WORK ORDER :: Begin with the line below holding "right front paw: (502, 392)" and go on through the line holding "left front paw: (373, 1071)", duplicating each line exactly and leaving out pictures.

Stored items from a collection
#####

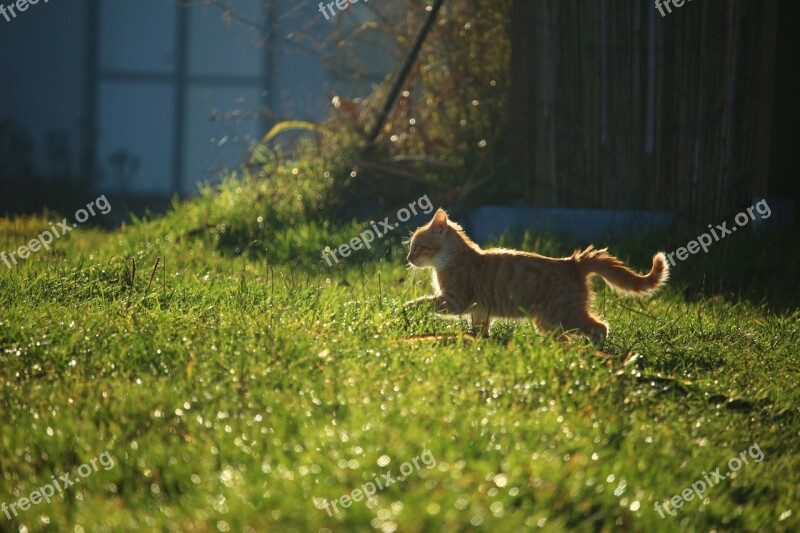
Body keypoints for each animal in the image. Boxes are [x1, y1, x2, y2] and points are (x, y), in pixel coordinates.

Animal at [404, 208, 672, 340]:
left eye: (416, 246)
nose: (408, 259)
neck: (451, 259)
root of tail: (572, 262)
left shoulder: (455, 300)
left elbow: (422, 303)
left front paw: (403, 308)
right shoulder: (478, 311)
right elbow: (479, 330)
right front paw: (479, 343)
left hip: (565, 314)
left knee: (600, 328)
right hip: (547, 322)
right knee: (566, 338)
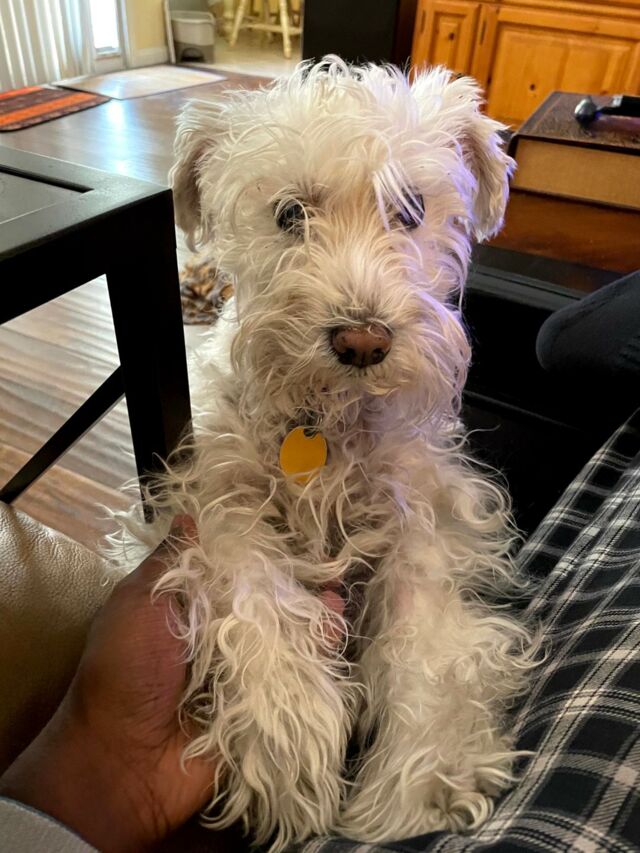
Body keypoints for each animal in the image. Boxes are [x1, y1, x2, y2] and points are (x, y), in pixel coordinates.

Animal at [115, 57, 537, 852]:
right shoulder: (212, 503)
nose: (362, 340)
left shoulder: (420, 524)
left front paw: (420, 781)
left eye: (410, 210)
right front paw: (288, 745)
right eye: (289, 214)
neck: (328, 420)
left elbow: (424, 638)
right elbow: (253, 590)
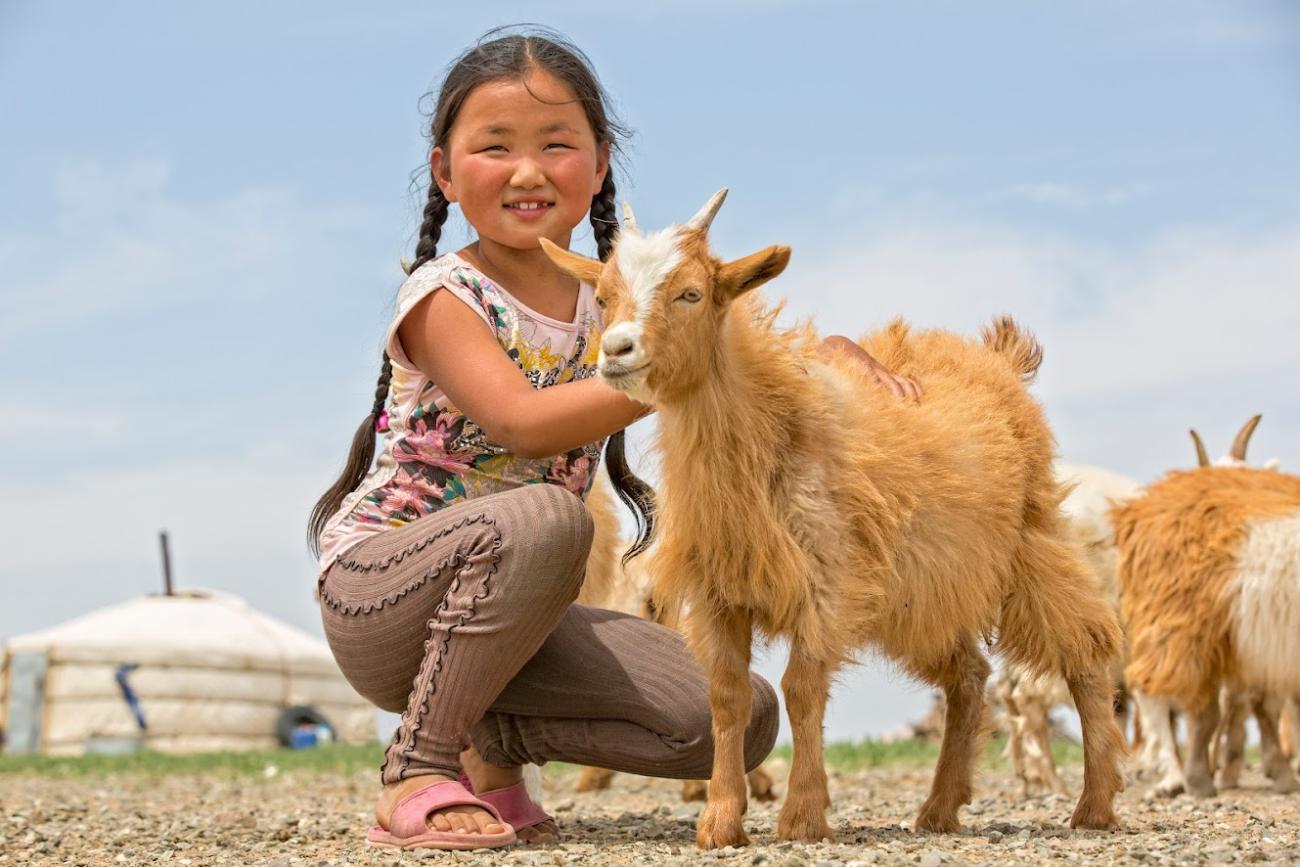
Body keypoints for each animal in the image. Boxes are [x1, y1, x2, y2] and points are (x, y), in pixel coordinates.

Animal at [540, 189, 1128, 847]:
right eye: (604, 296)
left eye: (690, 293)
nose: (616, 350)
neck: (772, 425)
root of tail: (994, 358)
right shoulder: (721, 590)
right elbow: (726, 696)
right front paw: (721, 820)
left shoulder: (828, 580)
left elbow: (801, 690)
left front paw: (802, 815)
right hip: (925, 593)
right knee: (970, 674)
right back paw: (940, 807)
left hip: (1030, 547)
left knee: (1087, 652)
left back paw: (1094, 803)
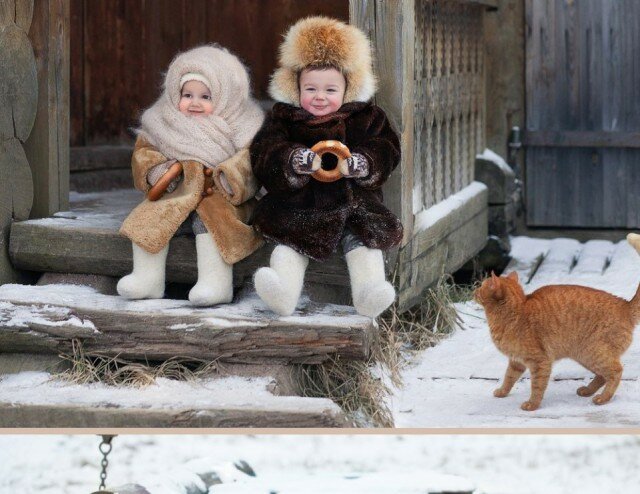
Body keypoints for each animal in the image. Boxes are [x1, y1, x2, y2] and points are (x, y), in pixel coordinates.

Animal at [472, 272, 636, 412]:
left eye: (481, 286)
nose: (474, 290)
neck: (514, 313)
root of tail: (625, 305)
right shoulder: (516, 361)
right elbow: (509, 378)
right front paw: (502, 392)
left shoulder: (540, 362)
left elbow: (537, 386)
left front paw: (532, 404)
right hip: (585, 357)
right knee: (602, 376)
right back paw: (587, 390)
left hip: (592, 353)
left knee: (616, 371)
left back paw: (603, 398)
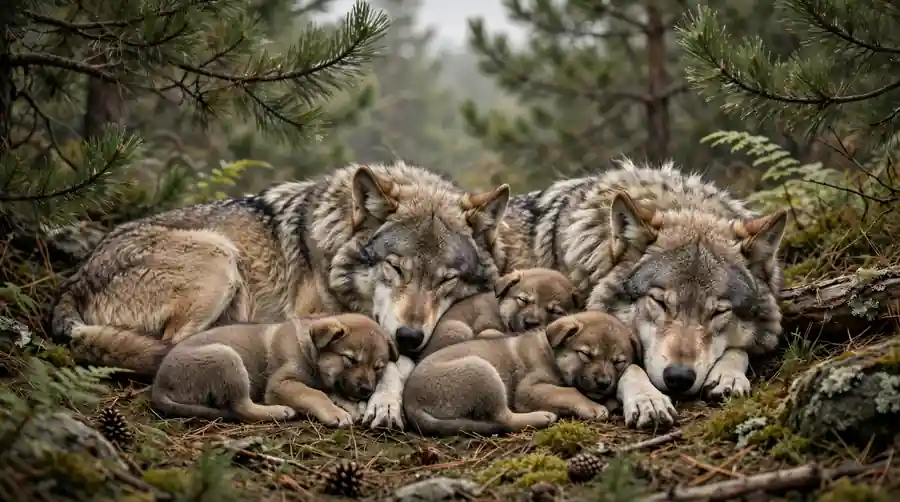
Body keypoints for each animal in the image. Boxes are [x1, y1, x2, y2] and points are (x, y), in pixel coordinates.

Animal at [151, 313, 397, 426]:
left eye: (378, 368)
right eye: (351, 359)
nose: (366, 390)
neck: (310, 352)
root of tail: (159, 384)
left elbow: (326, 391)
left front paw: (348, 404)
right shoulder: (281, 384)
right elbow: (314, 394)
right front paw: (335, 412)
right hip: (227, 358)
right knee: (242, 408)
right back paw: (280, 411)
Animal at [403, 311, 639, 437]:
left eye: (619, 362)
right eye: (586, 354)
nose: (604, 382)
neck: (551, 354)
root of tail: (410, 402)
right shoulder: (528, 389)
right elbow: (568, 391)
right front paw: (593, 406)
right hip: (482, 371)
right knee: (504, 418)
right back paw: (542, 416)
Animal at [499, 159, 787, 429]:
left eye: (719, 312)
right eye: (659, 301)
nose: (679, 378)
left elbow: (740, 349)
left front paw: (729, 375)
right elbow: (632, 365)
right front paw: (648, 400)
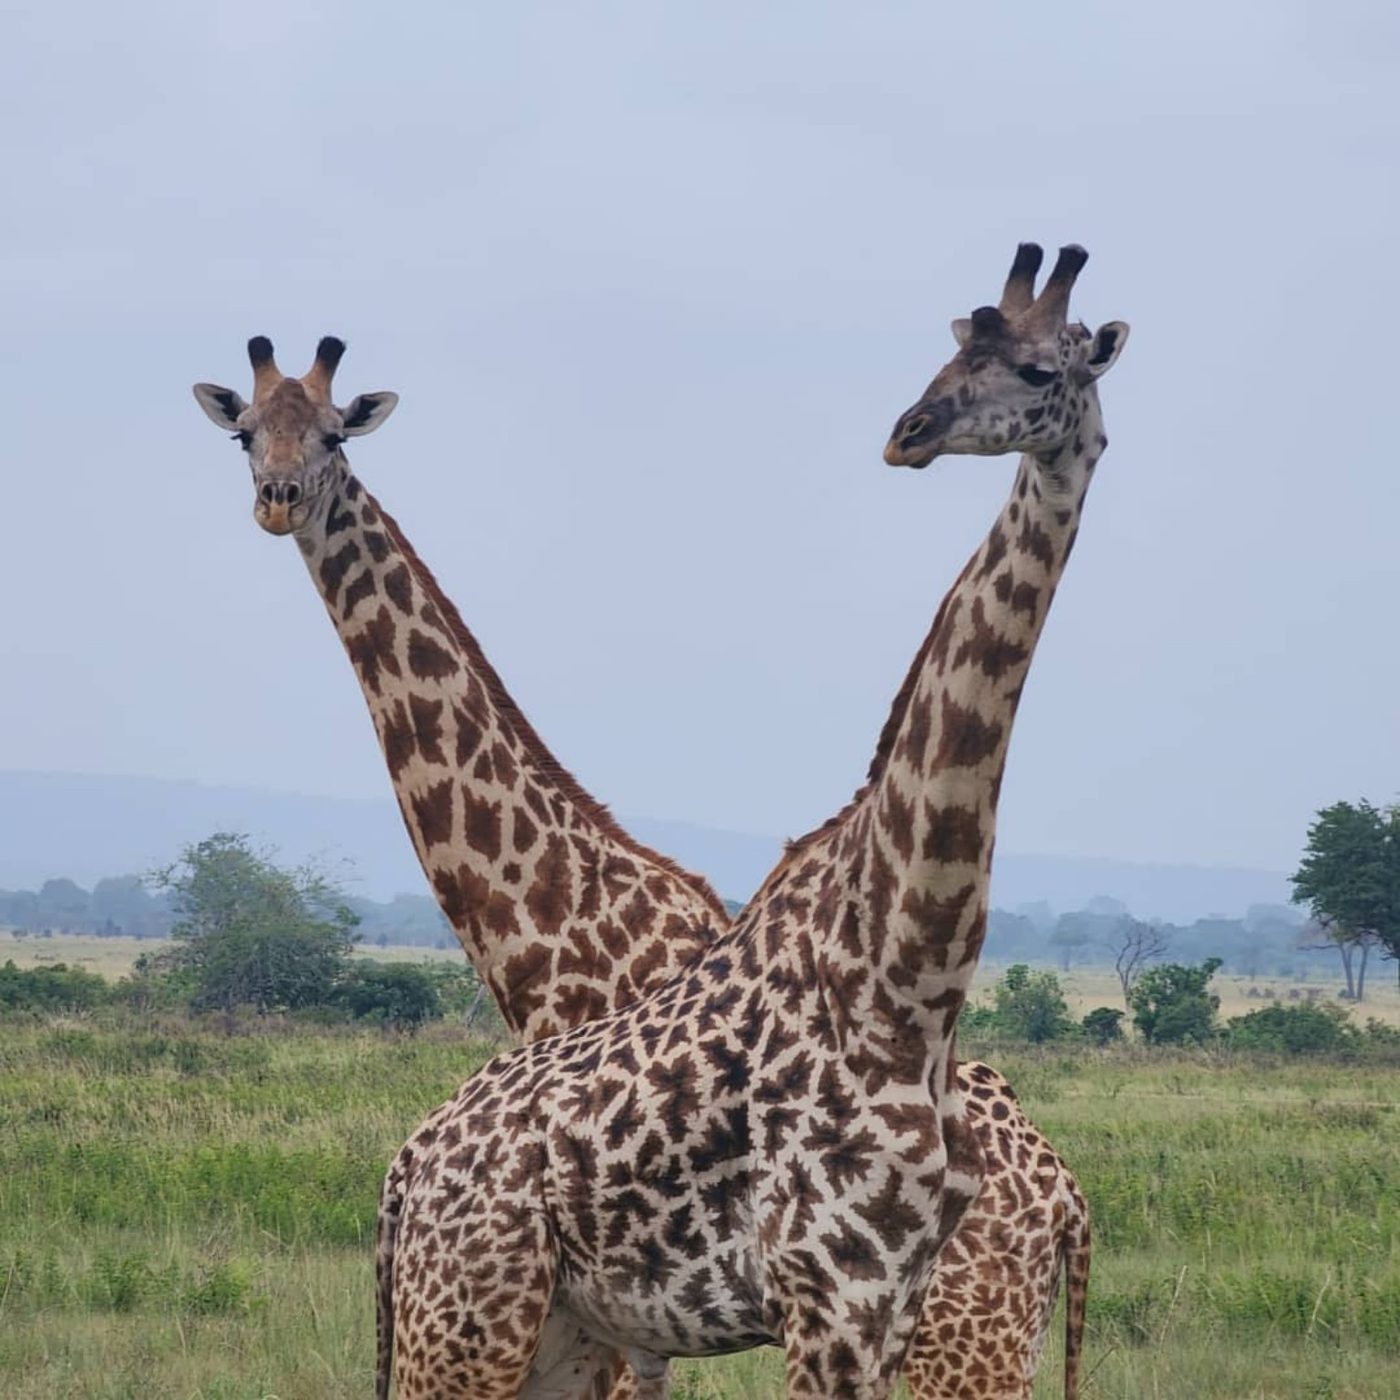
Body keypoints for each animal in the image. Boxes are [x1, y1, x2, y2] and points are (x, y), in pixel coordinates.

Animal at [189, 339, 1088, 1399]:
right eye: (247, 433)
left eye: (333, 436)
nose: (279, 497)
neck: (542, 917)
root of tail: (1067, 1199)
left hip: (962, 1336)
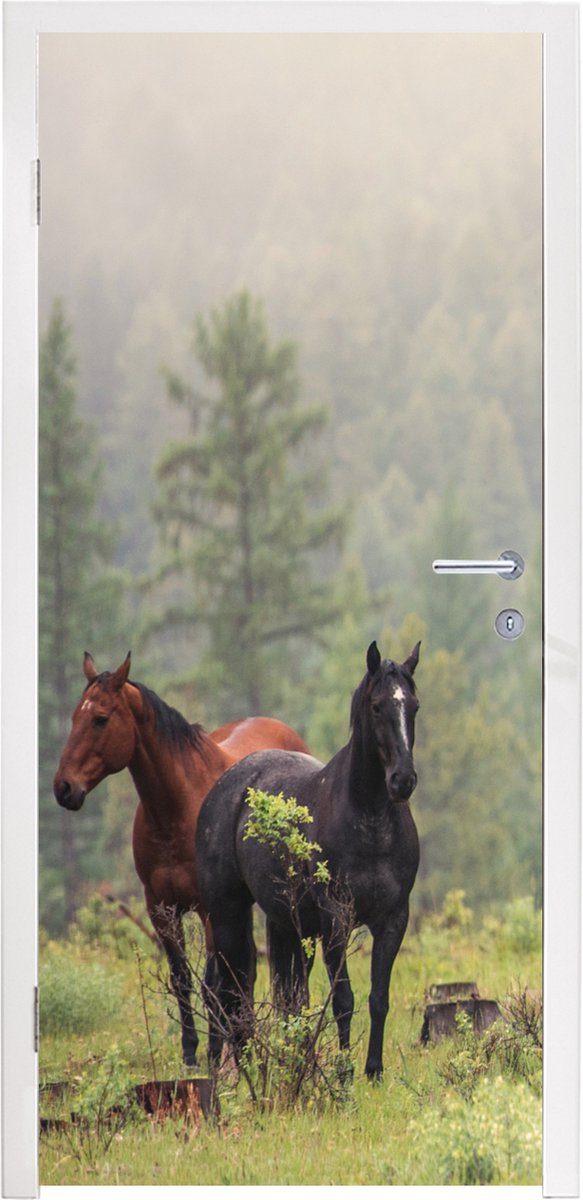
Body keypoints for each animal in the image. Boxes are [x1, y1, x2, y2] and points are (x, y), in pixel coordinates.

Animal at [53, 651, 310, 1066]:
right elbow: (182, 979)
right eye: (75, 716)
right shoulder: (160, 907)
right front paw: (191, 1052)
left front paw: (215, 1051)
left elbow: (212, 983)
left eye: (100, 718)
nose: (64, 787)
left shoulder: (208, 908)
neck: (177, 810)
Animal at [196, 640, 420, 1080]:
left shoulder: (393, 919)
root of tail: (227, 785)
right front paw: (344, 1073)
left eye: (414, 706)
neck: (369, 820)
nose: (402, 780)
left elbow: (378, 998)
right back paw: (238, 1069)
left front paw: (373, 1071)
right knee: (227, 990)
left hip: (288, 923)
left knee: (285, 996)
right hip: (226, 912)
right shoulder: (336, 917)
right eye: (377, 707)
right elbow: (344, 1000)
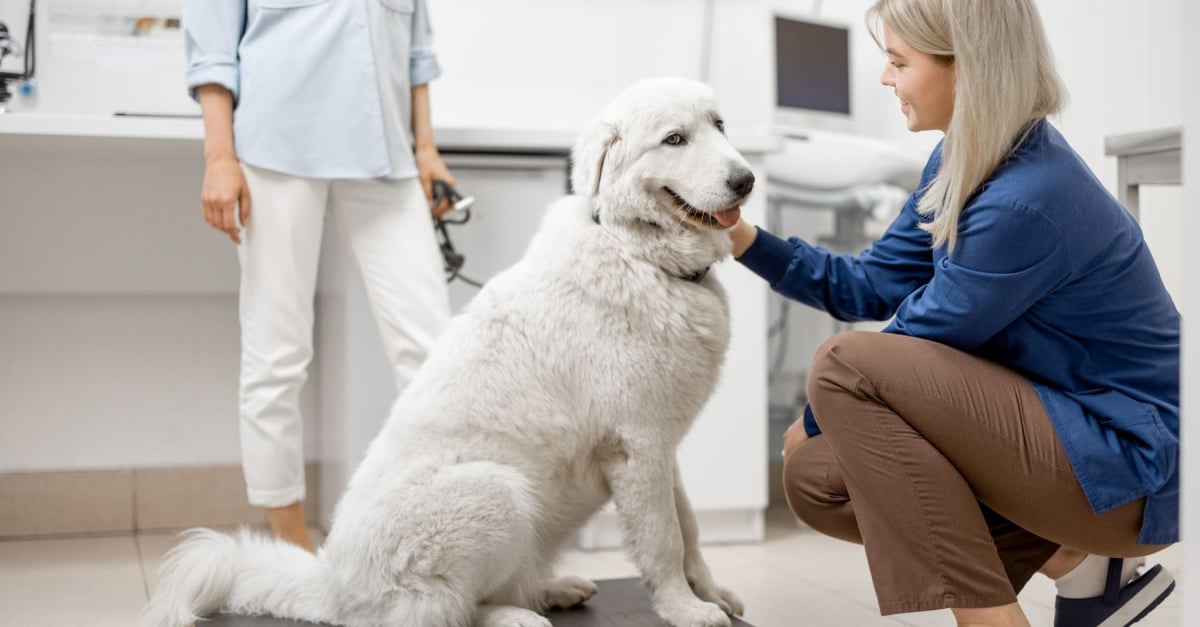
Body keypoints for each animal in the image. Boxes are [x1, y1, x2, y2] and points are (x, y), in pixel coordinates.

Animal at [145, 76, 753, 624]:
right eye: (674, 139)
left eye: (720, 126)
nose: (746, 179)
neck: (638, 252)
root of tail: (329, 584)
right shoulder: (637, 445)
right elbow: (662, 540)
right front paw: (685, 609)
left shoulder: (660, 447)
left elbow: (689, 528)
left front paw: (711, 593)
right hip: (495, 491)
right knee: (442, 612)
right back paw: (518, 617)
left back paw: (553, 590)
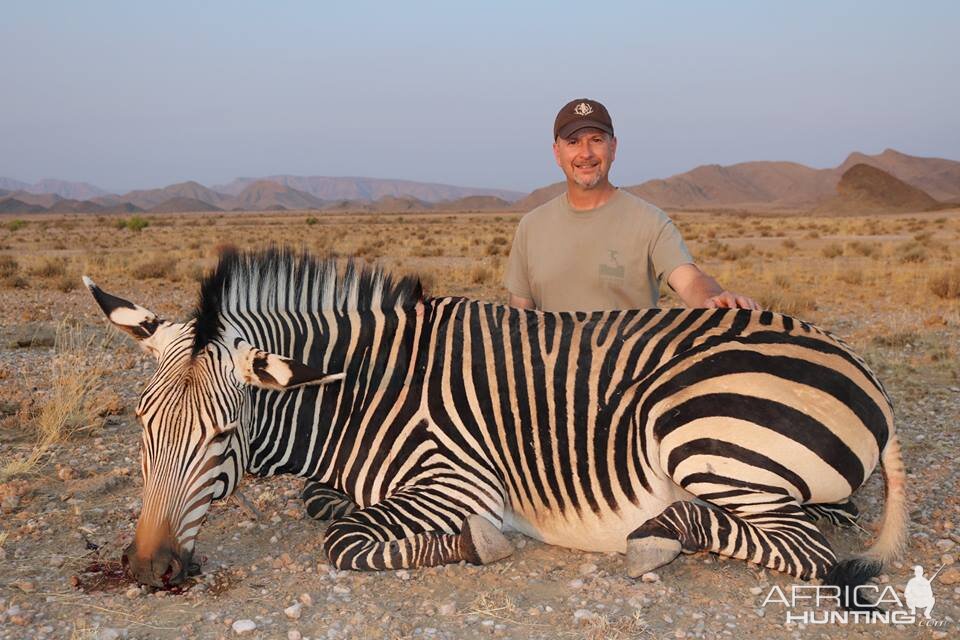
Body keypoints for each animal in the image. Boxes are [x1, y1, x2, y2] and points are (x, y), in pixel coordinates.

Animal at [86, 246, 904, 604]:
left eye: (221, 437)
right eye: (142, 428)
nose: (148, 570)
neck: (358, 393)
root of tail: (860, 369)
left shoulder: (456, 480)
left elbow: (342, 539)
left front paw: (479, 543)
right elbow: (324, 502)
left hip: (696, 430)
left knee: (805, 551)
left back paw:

#####

RESPONSE BELOW ::
right front paw: (502, 392)
left shoulder: (540, 362)
left elbow: (537, 386)
left front paw: (532, 404)
right hip: (585, 357)
right knee: (602, 376)
right back paw: (587, 390)
left hip: (592, 353)
left knee: (616, 371)
left back paw: (603, 398)
Body keypoints for each animal in the image. Boxes are [x1, y1, x2, y2] and points are (x, y), in pixel coordinates.

Animal at [151, 313, 397, 426]:
left eye: (378, 368)
right eye: (351, 359)
nose: (366, 390)
neck: (310, 352)
root of tail: (159, 384)
left elbow: (326, 391)
left front paw: (348, 404)
right shoulder: (281, 384)
right elbow: (314, 394)
right front paw: (335, 412)
right hip: (227, 358)
right knee: (242, 408)
right back paw: (280, 411)
Animal at [403, 311, 639, 437]:
left eye: (619, 362)
right eye: (586, 354)
nose: (604, 382)
neck: (551, 354)
root of tail: (410, 402)
right shoulder: (528, 389)
right elbow: (568, 391)
right front paw: (593, 406)
right hip: (482, 371)
right knee: (504, 418)
right back paw: (542, 416)
Animal at [499, 159, 787, 429]:
left eye: (719, 312)
right eye: (659, 301)
nose: (679, 378)
left elbow: (740, 349)
left front paw: (729, 375)
right elbow: (632, 365)
right front paw: (648, 400)
Body keypoints for each animal in the image. Boxes are [x1, y1, x2, y2] and points are (x, y), in pixel coordinates.

Animal at [189, 339, 1088, 1399]:
right eye: (247, 433)
left eye: (333, 436)
nose: (279, 497)
neck: (542, 917)
root of tail: (1067, 1199)
left hip: (962, 1336)
Body keypoints for each animal in the image. Boxes are [x1, y1, x2, y2] and points are (x, y), in pixel coordinates.

Animal at [53, 651, 310, 1066]:
right elbow: (182, 979)
right eye: (75, 716)
right shoulder: (160, 907)
right front paw: (191, 1052)
left front paw: (215, 1051)
left elbow: (212, 983)
left eye: (100, 718)
nose: (64, 787)
left shoulder: (208, 908)
neck: (177, 810)
Animal at [196, 640, 420, 1080]:
left shoulder: (393, 919)
root of tail: (227, 785)
right front paw: (344, 1073)
left eye: (414, 706)
neck: (369, 820)
nose: (402, 780)
left elbow: (378, 998)
right back paw: (238, 1069)
left front paw: (373, 1071)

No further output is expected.